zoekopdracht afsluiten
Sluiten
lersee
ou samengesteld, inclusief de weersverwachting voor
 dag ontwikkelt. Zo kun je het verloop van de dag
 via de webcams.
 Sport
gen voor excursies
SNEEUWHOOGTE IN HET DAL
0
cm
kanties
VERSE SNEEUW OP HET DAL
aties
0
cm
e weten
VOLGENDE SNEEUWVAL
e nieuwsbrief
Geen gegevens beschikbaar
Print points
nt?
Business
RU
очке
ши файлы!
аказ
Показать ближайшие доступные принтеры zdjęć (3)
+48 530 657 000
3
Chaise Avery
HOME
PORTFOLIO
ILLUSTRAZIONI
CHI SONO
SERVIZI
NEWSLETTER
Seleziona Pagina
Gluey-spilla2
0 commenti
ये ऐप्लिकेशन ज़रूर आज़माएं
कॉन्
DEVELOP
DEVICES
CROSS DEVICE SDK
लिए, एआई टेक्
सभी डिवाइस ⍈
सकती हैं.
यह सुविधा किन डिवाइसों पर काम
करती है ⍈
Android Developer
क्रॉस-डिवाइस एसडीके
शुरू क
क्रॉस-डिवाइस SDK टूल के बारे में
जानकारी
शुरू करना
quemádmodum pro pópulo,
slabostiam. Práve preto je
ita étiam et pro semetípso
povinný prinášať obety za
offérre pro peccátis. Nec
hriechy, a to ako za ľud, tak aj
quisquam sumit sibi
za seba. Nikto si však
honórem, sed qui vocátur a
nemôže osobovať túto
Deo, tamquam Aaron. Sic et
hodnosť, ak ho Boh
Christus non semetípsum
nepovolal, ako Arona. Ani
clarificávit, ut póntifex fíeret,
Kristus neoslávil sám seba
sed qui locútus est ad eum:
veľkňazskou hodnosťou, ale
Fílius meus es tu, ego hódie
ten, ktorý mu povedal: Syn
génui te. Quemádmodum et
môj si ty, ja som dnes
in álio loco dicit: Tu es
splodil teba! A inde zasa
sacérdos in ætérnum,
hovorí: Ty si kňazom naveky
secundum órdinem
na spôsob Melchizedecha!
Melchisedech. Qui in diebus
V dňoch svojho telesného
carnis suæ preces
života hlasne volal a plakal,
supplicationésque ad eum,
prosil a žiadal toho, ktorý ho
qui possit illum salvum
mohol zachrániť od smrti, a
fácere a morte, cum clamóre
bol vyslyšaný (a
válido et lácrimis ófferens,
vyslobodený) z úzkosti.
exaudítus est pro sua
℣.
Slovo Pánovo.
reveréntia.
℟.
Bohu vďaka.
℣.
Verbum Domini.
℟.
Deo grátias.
-=-=-=-=-
Nothing in the records should change when you repeat them all.

zoekopdracht afsluiten
Sluiten
lersee
ou samengesteld, inclusief de weersverwachting voor
 dag ontwikkelt. Zo kun je het verloop van de dag
 via de webcams.
 Sport
gen voor excursies
SNEEUWHOOGTE IN HET DAL
0
cm
kanties
VERSE SNEEUW OP HET DAL
aties
0
cm
e weten
VOLGENDE SNEEUWVAL
e nieuwsbrief
Geen gegevens beschikbaar
Print points
nt?
Business
RU
очке
ши файлы!
аказ
Показать ближайшие доступные принтеры zdjęć (3)
+48 530 657 000
3
Chaise Avery
HOME
PORTFOLIO
ILLUSTRAZIONI
CHI SONO
SERVIZI
NEWSLETTER
Seleziona Pagina
Gluey-spilla2
0 commenti
ये ऐप्लिकेशन ज़रूर आज़माएं
कॉन्
DEVELOP
DEVICES
CROSS DEVICE SDK
लिए, एआई टेक्
सभी डिवाइस ⍈
सकती हैं.
यह सुविधा किन डिवाइसों पर काम
करती है ⍈
Android Developer
क्रॉस-डिवाइस एसडीके
शुरू क
क्रॉस-डिवाइस SDK टूल के बारे में
जानकारी
शुरू करना
quemádmodum pro pópulo,
slabostiam. Práve preto je
ita étiam et pro semetípso
povinný prinášať obety za
offérre pro peccátis. Nec
hriechy, a to ako za ľud, tak aj
quisquam sumit sibi
za seba. Nikto si však
honórem, sed qui vocátur a
nemôže osobovať túto
Deo, tamquam Aaron. Sic et
hodnosť, ak ho Boh
Christus non semetípsum
nepovolal, ako Arona. Ani
clarificávit, ut póntifex fíeret,
Kristus neoslávil sám seba
sed qui locútus est ad eum:
veľkňazskou hodnosťou, ale
Fílius meus es tu, ego hódie
ten, ktorý mu povedal: Syn
génui te. Quemádmodum et
môj si ty, ja som dnes
in álio loco dicit: Tu es
splodil teba! A inde zasa
sacérdos in ætérnum,
hovorí: Ty si kňazom naveky
secundum órdinem
na spôsob Melchizedecha!
Melchisedech. Qui in diebus
V dňoch svojho telesného
carnis suæ preces
života hlasne volal a plakal,
supplicationésque ad eum,
prosil a žiadal toho, ktorý ho
qui possit illum salvum
mohol zachrániť od smrti, a
fácere a morte, cum clamóre
bol vyslyšaný (a
válido et lácrimis ófferens,
vyslobodený) z úzkosti.
exaudítus est pro sua
℣.
Slovo Pánovo.
reveréntia.
℟.
Bohu vďaka.
℣.
Verbum Domini.
℟.
Deo grátias.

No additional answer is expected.